His khakis from Grady Ervin, well-worn and handed down from his older brother Chalmers, a harbor pilot who died in Hurricane Pinckney back in ’73, were rolled up to his ankles, and he took my hand in his.

But no words came. We walked to our favorite sand dune. You aren’t supposed to walk on the dunes, but our ancestors helped build those dunes, I’m sure, and those laws were meant for tacky tourists who bought T-shirts down on the Market, where my great-uncle Middleton used to sell lemons. Those people didn’t know a sea oat from a royal palm, and anyway, nothing could prevent us from heeding the call of that dune, which cried out like a beautiful mythological creature with a sweet song, and we went and sat, we sat there all night, watched the sea turtles come and lay their eggs, watched them hatch, watched the ghost crabs swoop in and scarf up the wee turtles like a fat man eating crawfish.
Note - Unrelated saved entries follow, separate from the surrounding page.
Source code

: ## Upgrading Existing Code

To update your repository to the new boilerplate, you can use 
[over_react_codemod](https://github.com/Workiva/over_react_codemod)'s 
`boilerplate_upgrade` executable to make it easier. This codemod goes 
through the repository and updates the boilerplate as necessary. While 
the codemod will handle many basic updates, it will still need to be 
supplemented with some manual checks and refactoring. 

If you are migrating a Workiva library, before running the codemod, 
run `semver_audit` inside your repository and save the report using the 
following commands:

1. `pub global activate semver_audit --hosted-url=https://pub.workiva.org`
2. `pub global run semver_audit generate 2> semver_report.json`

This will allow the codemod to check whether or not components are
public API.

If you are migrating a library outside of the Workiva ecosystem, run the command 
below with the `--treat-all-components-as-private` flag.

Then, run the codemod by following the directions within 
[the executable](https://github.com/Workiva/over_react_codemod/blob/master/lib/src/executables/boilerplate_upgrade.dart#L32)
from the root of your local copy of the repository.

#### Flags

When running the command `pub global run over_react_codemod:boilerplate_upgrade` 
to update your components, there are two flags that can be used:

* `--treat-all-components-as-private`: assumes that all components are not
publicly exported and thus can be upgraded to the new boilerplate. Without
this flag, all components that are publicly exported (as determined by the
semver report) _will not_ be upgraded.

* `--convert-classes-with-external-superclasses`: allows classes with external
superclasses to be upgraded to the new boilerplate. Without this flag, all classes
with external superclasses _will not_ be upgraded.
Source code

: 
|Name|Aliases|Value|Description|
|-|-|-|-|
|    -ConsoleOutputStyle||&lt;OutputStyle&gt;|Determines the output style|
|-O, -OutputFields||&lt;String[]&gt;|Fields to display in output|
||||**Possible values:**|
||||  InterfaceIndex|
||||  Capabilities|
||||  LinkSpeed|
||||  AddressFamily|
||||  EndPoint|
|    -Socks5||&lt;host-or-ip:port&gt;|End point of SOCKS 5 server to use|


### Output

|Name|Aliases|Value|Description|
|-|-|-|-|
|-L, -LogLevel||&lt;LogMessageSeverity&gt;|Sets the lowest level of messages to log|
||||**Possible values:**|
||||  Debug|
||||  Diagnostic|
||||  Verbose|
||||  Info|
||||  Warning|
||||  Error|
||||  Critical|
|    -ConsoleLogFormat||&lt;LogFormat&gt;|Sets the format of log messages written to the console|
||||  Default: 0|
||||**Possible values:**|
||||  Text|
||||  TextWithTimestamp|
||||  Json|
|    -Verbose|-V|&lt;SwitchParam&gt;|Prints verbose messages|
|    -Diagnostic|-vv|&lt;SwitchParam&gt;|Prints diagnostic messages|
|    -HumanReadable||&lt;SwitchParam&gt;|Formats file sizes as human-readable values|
And as a dolphin leaped above the surf, the moonlight shimmering off its wet back, I knew that this night was every night, that just having this one night was like having an eternity, because the turtles would come back and lay more eggs, and in a hundred years we’d tear down the new bridge and put up a new one, and my great-granddaughter would throw the same cast net and smoke pot from the same plant and date a boy who drank whiskey from the Draytons’ ancestral still, and I could never escape this land of the salt marsh and pluff mud, of tea olives and camellias, it was as dissolved in me and I in it as simple syrup in sweet tea, and as Sumter barked and we laughed we realized we lived in Charleston once and no one, not even Dennis Kucinich could take that away.